**TASK ITEM:**
Every entry should be repeated exactly as written.

▬▬▬▬▬▬

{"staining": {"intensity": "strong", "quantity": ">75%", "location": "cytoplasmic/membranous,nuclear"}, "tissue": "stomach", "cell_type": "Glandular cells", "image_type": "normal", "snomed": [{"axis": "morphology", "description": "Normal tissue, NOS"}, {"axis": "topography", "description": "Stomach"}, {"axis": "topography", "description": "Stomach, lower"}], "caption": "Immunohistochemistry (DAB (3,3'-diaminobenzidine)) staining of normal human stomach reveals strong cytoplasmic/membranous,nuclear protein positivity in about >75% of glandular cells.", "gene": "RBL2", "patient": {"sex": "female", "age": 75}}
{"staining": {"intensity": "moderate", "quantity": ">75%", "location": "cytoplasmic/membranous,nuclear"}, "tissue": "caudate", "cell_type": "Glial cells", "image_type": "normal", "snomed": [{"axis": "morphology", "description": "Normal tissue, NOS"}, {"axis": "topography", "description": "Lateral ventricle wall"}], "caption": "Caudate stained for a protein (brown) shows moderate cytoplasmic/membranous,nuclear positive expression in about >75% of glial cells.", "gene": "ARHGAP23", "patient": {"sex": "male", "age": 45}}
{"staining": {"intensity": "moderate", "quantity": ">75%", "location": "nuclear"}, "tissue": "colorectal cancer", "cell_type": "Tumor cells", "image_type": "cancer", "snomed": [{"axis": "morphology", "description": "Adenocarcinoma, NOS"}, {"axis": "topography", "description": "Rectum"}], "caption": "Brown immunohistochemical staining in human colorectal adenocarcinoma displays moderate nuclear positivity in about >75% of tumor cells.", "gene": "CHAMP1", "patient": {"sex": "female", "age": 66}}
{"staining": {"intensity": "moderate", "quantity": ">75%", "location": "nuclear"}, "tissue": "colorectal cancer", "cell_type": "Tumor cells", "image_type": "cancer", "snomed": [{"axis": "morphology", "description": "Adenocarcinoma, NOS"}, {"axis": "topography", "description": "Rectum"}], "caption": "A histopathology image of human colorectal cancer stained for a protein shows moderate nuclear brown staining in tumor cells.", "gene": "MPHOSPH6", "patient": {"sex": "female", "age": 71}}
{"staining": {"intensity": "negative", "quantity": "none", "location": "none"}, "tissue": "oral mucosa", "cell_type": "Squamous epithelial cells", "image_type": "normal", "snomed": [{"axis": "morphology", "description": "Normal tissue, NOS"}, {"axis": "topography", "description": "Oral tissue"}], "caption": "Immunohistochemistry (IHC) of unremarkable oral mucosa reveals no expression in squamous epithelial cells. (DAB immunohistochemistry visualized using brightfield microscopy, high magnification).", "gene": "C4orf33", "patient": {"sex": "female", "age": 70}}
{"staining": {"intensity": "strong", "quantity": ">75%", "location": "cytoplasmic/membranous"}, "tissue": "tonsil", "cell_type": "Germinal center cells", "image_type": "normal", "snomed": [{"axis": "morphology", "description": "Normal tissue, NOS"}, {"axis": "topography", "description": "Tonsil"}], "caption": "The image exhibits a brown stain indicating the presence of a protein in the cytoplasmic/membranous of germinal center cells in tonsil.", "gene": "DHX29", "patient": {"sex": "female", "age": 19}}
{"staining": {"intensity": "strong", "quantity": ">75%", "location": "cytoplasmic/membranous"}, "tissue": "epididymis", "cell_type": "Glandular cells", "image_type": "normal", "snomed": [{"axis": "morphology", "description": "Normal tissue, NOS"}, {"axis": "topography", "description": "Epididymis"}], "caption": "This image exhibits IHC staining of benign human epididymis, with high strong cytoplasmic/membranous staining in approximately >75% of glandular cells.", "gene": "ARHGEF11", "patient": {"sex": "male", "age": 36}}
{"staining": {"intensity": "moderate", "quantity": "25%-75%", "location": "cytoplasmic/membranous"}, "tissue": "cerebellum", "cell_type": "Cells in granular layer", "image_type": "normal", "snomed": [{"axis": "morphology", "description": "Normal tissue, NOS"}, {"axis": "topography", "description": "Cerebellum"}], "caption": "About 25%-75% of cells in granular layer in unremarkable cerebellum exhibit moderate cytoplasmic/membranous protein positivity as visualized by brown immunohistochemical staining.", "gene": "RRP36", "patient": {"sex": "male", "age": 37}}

▬▬▬▬▬▬

**RESPONSE TO THIS TASK:**
{"staining": {"intensity": "strong", "quantity": ">75%", "location": "cytoplasmic/membranous,nuclear"}, "tissue": "stomach", "cell_type": "Glandular cells", "image_type": "normal", "snomed": [{"axis": "morphology", "description": "Normal tissue, NOS"}, {"axis": "topography", "description": "Stomach"}, {"axis": "topography", "description": "Stomach, lower"}], "caption": "Immunohistochemistry (DAB (3,3'-diaminobenzidine)) staining of normal human stomach reveals strong cytoplasmic/membranous,nuclear protein positivity in about >75% of glandular cells.", "gene": "RBL2", "patient": {"sex": "female", "age": 75}}
{"staining": {"intensity": "moderate", "quantity": ">75%", "location": "cytoplasmic/membranous,nuclear"}, "tissue": "caudate", "cell_type": "Glial cells", "image_type": "normal", "snomed": [{"axis": "morphology", "description": "Normal tissue, NOS"}, {"axis": "topography", "description": "Lateral ventricle wall"}], "caption": "Caudate stained for a protein (brown) shows moderate cytoplasmic/membranous,nuclear positive expression in about >75% of glial cells.", "gene": "ARHGAP23", "patient": {"sex": "male", "age": 45}}
{"staining": {"intensity": "moderate", "quantity": ">75%", "location": "nuclear"}, "tissue": "colorectal cancer", "cell_type": "Tumor cells", "image_type": "cancer", "snomed": [{"axis": "morphology", "description": "Adenocarcinoma, NOS"}, {"axis": "topography", "description": "Rectum"}], "caption": "Brown immunohistochemical staining in human colorectal adenocarcinoma displays moderate nuclear positivity in about >75% of tumor cells.", "gene": "CHAMP1", "patient": {"sex": "female", "age": 66}}
{"staining": {"intensity": "moderate", "quantity": ">75%", "location": "nuclear"}, "tissue": "colorectal cancer", "cell_type": "Tumor cells", "image_type": "cancer", "snomed": [{"axis": "morphology", "description": "Adenocarcinoma, NOS"}, {"axis": "topography", "description": "Rectum"}], "caption": "A histopathology image of human colorectal cancer stained for a protein shows moderate nuclear brown staining in tumor cells.", "gene": "MPHOSPH6", "patient": {"sex": "female", "age": 71}}
{"staining": {"intensity": "negative", "quantity": "none", "location": "none"}, "tissue": "oral mucosa", "cell_type": "Squamous epithelial cells", "image_type": "normal", "snomed": [{"axis": "morphology", "description": "Normal tissue, NOS"}, {"axis": "topography", "description": "Oral tissue"}], "caption": "Immunohistochemistry (IHC) of unremarkable oral mucosa reveals no expression in squamous epithelial cells. (DAB immunohistochemistry visualized using brightfield microscopy, high magnification).", "gene": "C4orf33", "patient": {"sex": "female", "age": 70}}
{"staining": {"intensity": "strong", "quantity": ">75%", "location": "cytoplasmic/membranous"}, "tissue": "tonsil", "cell_type": "Germinal center cells", "image_type": "normal", "snomed": [{"axis": "morphology", "description": "Normal tissue, NOS"}, {"axis": "topography", "description": "Tonsil"}], "caption": "The image exhibits a brown stain indicating the presence of a protein in the cytoplasmic/membranous of germinal center cells in tonsil.", "gene": "DHX29", "patient": {"sex": "female", "age": 19}}
{"staining": {"intensity": "strong", "quantity": ">75%", "location": "cytoplasmic/membranous"}, "tissue": "epididymis", "cell_type": "Glandular cells", "image_type": "normal", "snomed": [{"axis": "morphology", "description": "Normal tissue, NOS"}, {"axis": "topography", "description": "Epididymis"}], "caption": "This image exhibits IHC staining of benign human epididymis, with high strong cytoplasmic/membranous staining in approximately >75% of glandular cells.", "gene": "ARHGEF11", "patient": {"sex": "male", "age": 36}}
{"staining": {"intensity": "moderate", "quantity": "25%-75%", "location": "cytoplasmic/membranous"}, "tissue": "cerebellum", "cell_type": "Cells in granular layer", "image_type": "normal", "snomed": [{"axis": "morphology", "description": "Normal tissue, NOS"}, {"axis": "topography", "description": "Cerebellum"}], "caption": "About 25%-75% of cells in granular layer in unremarkable cerebellum exhibit moderate cytoplasmic/membranous protein positivity as visualized by brown immunohistochemical staining.", "gene": "RRP36", "patient": {"sex": "male", "age": 37}}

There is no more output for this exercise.